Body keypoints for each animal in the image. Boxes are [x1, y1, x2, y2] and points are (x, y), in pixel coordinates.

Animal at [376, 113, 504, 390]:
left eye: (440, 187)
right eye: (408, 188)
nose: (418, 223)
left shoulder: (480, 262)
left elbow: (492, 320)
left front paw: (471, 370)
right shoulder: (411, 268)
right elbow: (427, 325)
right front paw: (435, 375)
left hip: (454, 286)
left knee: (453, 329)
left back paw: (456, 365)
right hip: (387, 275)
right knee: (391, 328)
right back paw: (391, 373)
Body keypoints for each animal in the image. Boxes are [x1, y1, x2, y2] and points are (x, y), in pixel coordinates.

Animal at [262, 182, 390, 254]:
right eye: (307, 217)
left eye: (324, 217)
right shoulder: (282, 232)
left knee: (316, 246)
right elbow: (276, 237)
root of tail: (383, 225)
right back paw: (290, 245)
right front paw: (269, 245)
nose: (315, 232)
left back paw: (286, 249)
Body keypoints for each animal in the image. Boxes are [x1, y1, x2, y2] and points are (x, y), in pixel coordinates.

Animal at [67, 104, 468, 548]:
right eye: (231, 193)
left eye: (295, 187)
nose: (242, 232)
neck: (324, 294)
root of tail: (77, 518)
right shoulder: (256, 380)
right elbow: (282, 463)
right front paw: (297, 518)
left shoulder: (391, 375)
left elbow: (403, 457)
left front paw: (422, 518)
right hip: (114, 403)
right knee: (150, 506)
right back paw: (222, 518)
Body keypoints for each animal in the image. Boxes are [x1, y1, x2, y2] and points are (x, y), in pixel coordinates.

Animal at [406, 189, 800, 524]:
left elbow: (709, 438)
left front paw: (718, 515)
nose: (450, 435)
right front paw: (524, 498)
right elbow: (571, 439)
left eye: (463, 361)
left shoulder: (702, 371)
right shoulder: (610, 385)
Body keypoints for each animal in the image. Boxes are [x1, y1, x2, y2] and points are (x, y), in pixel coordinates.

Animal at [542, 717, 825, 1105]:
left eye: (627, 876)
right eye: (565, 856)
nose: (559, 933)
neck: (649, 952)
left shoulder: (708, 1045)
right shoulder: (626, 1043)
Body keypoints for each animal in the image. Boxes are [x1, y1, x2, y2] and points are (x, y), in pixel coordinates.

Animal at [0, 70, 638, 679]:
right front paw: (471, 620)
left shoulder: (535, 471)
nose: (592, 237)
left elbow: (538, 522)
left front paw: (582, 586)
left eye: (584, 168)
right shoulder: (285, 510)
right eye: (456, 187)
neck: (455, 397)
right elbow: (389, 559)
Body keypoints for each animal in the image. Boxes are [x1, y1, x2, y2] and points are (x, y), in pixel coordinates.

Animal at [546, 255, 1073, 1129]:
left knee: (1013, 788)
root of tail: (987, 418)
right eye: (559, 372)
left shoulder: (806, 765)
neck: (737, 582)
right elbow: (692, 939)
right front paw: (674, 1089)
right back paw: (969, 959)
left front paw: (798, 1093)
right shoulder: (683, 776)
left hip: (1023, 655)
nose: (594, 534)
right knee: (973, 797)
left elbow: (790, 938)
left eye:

§ EXERCISE AIM:
Print each record again. Nothing may be left out.

§ ANSWER TO THIS EXERCISE:
Body keypoints for each animal in the image. Boxes are [x1, y1, x2, y2] and points are (x, y), in pixel coordinates.

Animal at [376, 113, 504, 390]:
left eye: (440, 187)
right eye: (408, 188)
nose: (418, 223)
left shoulder: (480, 262)
left elbow: (492, 320)
left front paw: (471, 370)
right shoulder: (411, 268)
right elbow: (427, 325)
right front paw: (435, 375)
left hip: (454, 286)
left knee: (453, 329)
left back paw: (456, 365)
right hip: (387, 275)
right knee: (391, 328)
right back paw: (391, 373)
Body keypoints for each animal in the image. Boxes are [x1, y1, x2, y2] and points are (x, y), in pixel coordinates.

Animal at [262, 182, 390, 254]:
right eye: (307, 217)
left eye: (324, 217)
right shoulder: (282, 232)
left knee: (316, 246)
right elbow: (276, 237)
root of tail: (383, 225)
right back paw: (290, 245)
right front paw: (269, 245)
nose: (315, 232)
left back paw: (286, 249)
Body keypoints for each animal in the image. Boxes are [x1, y1, x2, y2] and points are (x, y), in pixel coordinates.

Animal at [67, 104, 468, 548]:
right eye: (231, 193)
left eye: (295, 187)
nose: (242, 232)
neck: (324, 294)
root of tail: (77, 518)
right shoulder: (256, 380)
right elbow: (282, 463)
right front paw: (297, 518)
left shoulder: (391, 375)
left elbow: (403, 457)
left front paw: (422, 518)
right hip: (114, 403)
right knee: (150, 506)
right back paw: (222, 518)
Body keypoints for each animal in the image. Boxes are [x1, y1, x2, y2] and points are (x, y), in pixel coordinates.

Animal at [406, 189, 800, 524]:
left elbow: (709, 438)
left front paw: (718, 515)
nose: (450, 435)
right front paw: (524, 498)
right elbow: (571, 439)
left eye: (463, 361)
left shoulder: (702, 371)
right shoulder: (610, 385)
Body keypoints for each animal in the image. Boxes are [x1, y1, x2, y2] and points are (x, y), in pixel coordinates.

Animal at [542, 717, 825, 1105]:
left eye: (627, 876)
right eye: (565, 856)
nose: (559, 933)
neck: (649, 952)
left shoulder: (708, 1045)
right shoulder: (626, 1043)
Body keypoints for each animal in the image. Boxes are [x1, y1, x2, y2] and points are (x, y), in pixel coordinates.

Animal at [0, 70, 638, 679]:
right front paw: (471, 620)
left shoulder: (535, 471)
nose: (592, 237)
left elbow: (538, 522)
left front paw: (582, 586)
left eye: (584, 168)
right shoulder: (285, 510)
right eye: (456, 187)
neck: (455, 397)
right elbow: (389, 559)
Body keypoints for each animal in the image. Boxes are [x1, y1, x2, y2] and points are (x, y), in pixel coordinates.

Animal at [546, 255, 1073, 1129]:
left knee: (1013, 788)
root of tail: (987, 418)
right eye: (559, 372)
left shoulder: (806, 765)
neck: (737, 582)
right elbow: (692, 939)
right front paw: (674, 1089)
right back paw: (969, 959)
left front paw: (798, 1093)
right shoulder: (683, 776)
left hip: (1023, 655)
nose: (594, 534)
right knee: (973, 797)
left elbow: (790, 938)
left eye:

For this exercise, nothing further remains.